__AIM OF THE TASK__
Repeat each line of the material below exactly as it appears, minus any pictures.

__DATASET EXCERPTS__
┌────────

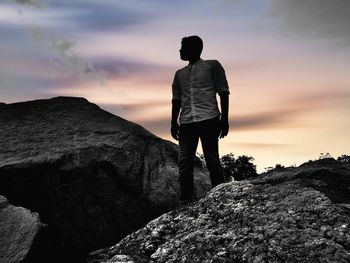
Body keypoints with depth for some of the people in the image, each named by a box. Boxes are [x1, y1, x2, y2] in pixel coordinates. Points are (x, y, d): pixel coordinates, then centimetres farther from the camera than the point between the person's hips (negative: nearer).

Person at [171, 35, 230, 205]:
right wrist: (174, 122, 11)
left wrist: (224, 118, -4)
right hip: (187, 123, 5)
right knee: (184, 163, -2)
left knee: (212, 160, -5)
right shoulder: (179, 74, 24)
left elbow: (223, 92, 4)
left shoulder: (212, 66, 9)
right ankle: (185, 202, 2)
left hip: (208, 120, -4)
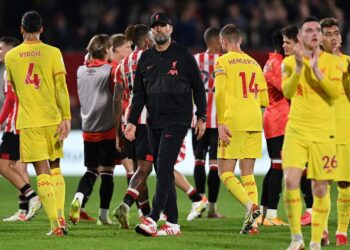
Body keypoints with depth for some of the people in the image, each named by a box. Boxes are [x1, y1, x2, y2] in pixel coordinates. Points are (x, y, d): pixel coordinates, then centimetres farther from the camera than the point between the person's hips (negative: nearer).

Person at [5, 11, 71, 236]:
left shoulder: (11, 57, 3)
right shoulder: (52, 53, -3)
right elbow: (61, 88, -8)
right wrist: (66, 118, -6)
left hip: (28, 122, 0)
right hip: (52, 119, 0)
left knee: (42, 172, -1)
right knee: (55, 169, 17)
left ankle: (55, 225, -9)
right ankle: (61, 217, 9)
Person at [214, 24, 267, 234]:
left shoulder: (223, 61, -1)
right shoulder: (254, 63, 16)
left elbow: (220, 94, -12)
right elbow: (264, 100, 16)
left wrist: (221, 123, -13)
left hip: (233, 122, -5)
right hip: (254, 123, 5)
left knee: (225, 173, -2)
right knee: (248, 174, 9)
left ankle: (251, 207, -23)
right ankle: (252, 222, -2)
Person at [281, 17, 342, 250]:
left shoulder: (332, 62, 1)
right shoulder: (290, 62, 4)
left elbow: (336, 92, -13)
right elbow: (287, 92, -10)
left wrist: (316, 70, -21)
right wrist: (299, 66, -22)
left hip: (323, 133, 0)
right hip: (296, 130, 0)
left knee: (320, 188, 1)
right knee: (291, 180, -14)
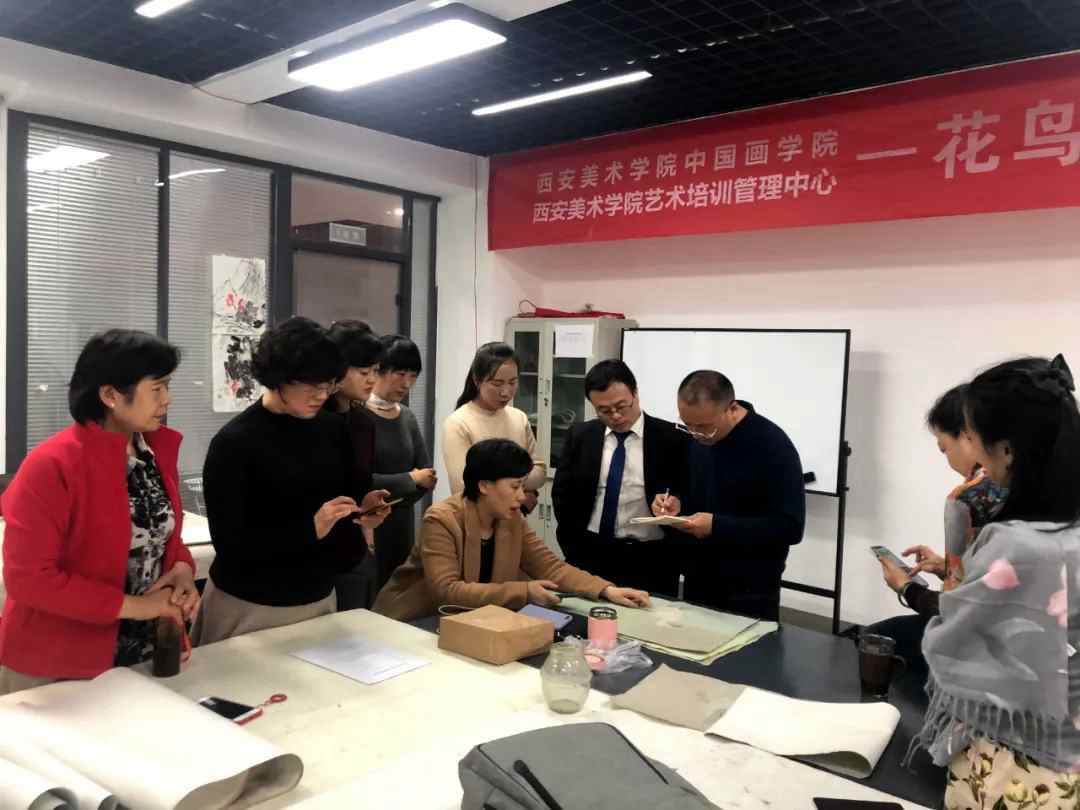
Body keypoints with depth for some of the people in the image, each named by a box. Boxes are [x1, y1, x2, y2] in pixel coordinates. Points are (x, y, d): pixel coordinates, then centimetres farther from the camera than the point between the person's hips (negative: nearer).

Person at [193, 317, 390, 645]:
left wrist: (362, 509, -10)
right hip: (250, 607, -5)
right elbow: (229, 543, -18)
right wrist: (310, 529, -27)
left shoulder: (332, 428, 0)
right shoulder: (234, 442, -15)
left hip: (319, 597, 5)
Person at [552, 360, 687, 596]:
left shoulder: (672, 439, -6)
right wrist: (574, 550, 3)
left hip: (649, 561, -2)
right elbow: (562, 494, 7)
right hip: (588, 556, 3)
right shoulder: (581, 436, 3)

└────────

__EXERCISE ANSWER__
Body keypoints with depth for some of the people in the image, each named by a box. Boxes are [x1, y1, x2, y2] in pixel coordinates. Points are (x, y, d): pixel coordinates, then centimetres farther from the camera than the point between the person's hips (negative: nearer).

Person at [171, 35, 230, 205]:
right wrist: (174, 122, 11)
left wrist: (224, 118, -4)
right hip: (187, 123, 5)
right knee: (184, 163, -2)
left knee: (212, 160, -5)
right shoulder: (179, 74, 24)
left elbow: (223, 92, 4)
left shoulder: (212, 66, 9)
right ankle: (185, 202, 2)
left hip: (208, 120, -4)
Body keypoints with depth for some of the people in the image, each named by a box. Boxes are [x1, y1, x2, y2] in pixel coordinates. Points are (x, y, d): pixel coordinates, then centimetres farther from the camera than the point between the person's hips (negative: nearer).

Person at [5, 11, 71, 236]:
left shoulder: (11, 57, 3)
right shoulder: (52, 53, -3)
right elbow: (61, 88, -8)
right wrist: (66, 118, -6)
left hip: (28, 122, 0)
right hip: (52, 119, 0)
left knee: (42, 172, -1)
right knee: (55, 169, 17)
left ankle: (55, 225, -9)
right ankle: (61, 217, 9)
Person at [214, 24, 267, 234]:
left shoulder: (223, 61, -1)
right shoulder: (254, 63, 16)
left elbow: (220, 94, -12)
right elbow: (264, 100, 16)
left wrist: (221, 123, -13)
left hip: (233, 122, -5)
right hip: (254, 123, 5)
left knee: (225, 173, -2)
right knee: (248, 174, 9)
left ankle: (251, 207, -23)
right ankle: (252, 222, -2)
Person at [281, 17, 342, 250]:
left shoulder: (332, 62, 1)
right shoulder: (290, 62, 4)
left elbow: (336, 92, -13)
right elbow: (287, 92, -10)
left wrist: (316, 70, -21)
right wrist: (299, 66, -22)
left hip: (323, 133, 0)
right hip: (296, 130, 0)
left knee: (320, 188, 1)
right knee: (291, 180, -14)
Body keypoints with depth for some of the people in the image, each named by a box. Boxes are [x1, y1, x2, y2] in pixel coordinates. Points are (x, y, d): pixel coordinates, then centimetres farther from the camera than the point between the person's hips (negative: nearer).

Person at [193, 317, 390, 645]:
left wrist: (362, 509, -10)
right hip: (250, 607, -5)
right elbow: (229, 543, -18)
right wrist: (310, 529, -27)
left shoulder: (332, 428, 0)
right shoulder: (234, 442, -15)
left hip: (319, 597, 5)
Person at [552, 360, 687, 596]:
left shoulder: (672, 439, -6)
right wrist: (574, 550, 3)
left hip: (649, 561, -2)
right elbow: (562, 494, 7)
right hip: (588, 556, 3)
right shoulder: (581, 436, 3)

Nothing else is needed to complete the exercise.